'Absolutely heartbreaking': Vigil organizer says deaths in custody preventable

Cecil James’ sister, Kinew, died at the psychiatric centre in Saskatoon in 2013. He is helping to organize a vigil for two other people who died in custody in Winnipeg recently.

Cecil James’ sister, Kinew, died at a psychiatric centre in Saskatoon in 2013

Cecil James is helping to organize a vigil in Winnipeg three years after his sister, Kinew, died at the Regional Psychiatric Centre. (Cecil James/Submitted to CBC)

Cecil James will never forget the phone call that changed his family's life forever.

His sister Kinew James died at the Regional Psychiatric Centre in Saskatoon after a nurse took too long to call a Code Blue after finding her unresponsive late one January night in 2013.

"That call was absolutely heartbreaking because we had conversation of what plans, of what she would do once she got out," he said, adding his sister was expected to be released in August 2013.

James said that's why he was so eager to help throw a vigil and rally on Saturday for Bradley Errol Green and Hollie Hall who died at the Winnipeg Remand Centre.

(Left) Bradley Errol Green died at the Winnipeg Remand Centre on May 1 and Hollie Hall died there in March. (Courtesy of Rochelle Pranteau/Gerri Hall)

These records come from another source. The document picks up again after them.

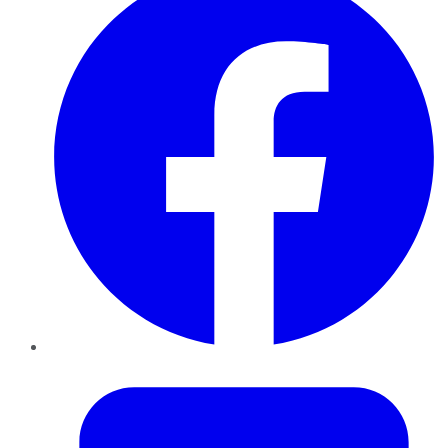
Twitter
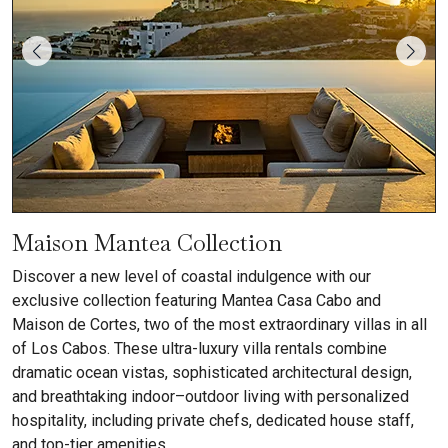
Maison Mantea Collection
Discover a new level of coastal indulgence with our
exclusive collection featuring Mantea Casa Cabo and
Maison de Cortes, two of the most extraordinary villas in all
of Los Cabos. These ultra-luxury villa rentals combine
dramatic ocean vistas, sophisticated architectural design,
and breathtaking indoor–outdoor living with personalized
hospitality, including private chefs, dedicated house staff,
and top-tier amenities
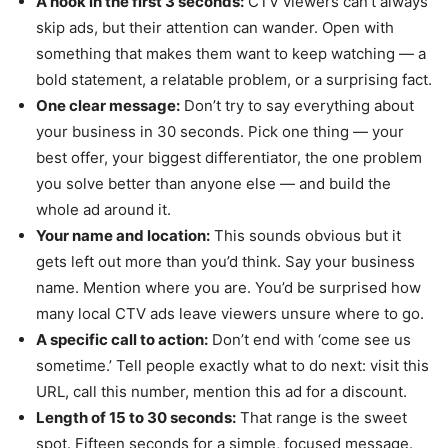
A hook in the first 3 seconds:
CTV viewers can’t always
skip ads, but their attention can wander. Open with
something that makes them want to keep watching — a
bold statement, a relatable problem, or a surprising fact.
One clear message:
Don’t try to say everything about
your business in 30 seconds. Pick one thing — your
best offer, your biggest differentiator, the one problem
you solve better than anyone else — and build the
whole ad around it.
Your name and location:
This sounds obvious but it
gets left out more than you’d think. Say your business
name. Mention where you are. You’d be surprised how
many local CTV ads leave viewers unsure where to go.
A specific call to action:
Don’t end with ‘come see us
sometime.’ Tell people exactly what to do next: visit this
URL, call this number, mention this ad for a discount.
Length of 15 to 30 seconds:
That range is the sweet
spot. Fifteen seconds for a simple, focused message.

Green, 26, experienced two epileptic seizures while in custody at the centre on May 1. He later died.

Hall died after contracting influenza or a flu-like illness while in custody in March. 

"I'm there for the families, I can relate to what these people have gone through," said James.

"Nobody expects a call in general from people saying your loved one's passed away, but it's definitely shocking when they're supposed to be in a safe environment."

He added, "These are preventable deaths. People go in with pre-existing medical conditions and just because they're incarcerated, they shouldn't be denied proper medical care."

James said prominent Indigenous leaders in Manitoba and all members of the public were encouraged to come to Saturday's rally.

Many of those who came were there to demand an inquest into the deaths of both Green and Hall. An inquest is continuing into James' sister's death, he said.

"We're still waiting for answers three years later, so this family will need the support. I'm glad the leadership has stepped up to support this family," he said.

At a past vigil for Green, James met his younger brother Braydon.

"He's a very strong young man. I wish I could've met him outside of this situation," he said, adding Braydon volunteers with Bear Clan and Drag the Red.

"To be still out in the community doing what he can for the community and going through what he's going through, he's a strong young man and I'm just very impressed by him and I'm glad to have met him," he said.

'This has to stop'

At the rally on Saturday, James reflected on the Aboriginal Justice Inquiry, which took place years ago, yet, he said, he and others are still fighting for justice for Canada's Indigenous Peoples and prisoners in general.

"This has to stop," he said.

"I know what a tough shock it is to get that phone call. People should keep these families in their prayers, they're going to be in a long fight for justice here."

James said he plans to continue to support Green and Hall's family in the years to come, and hopes others in Manitoba join him.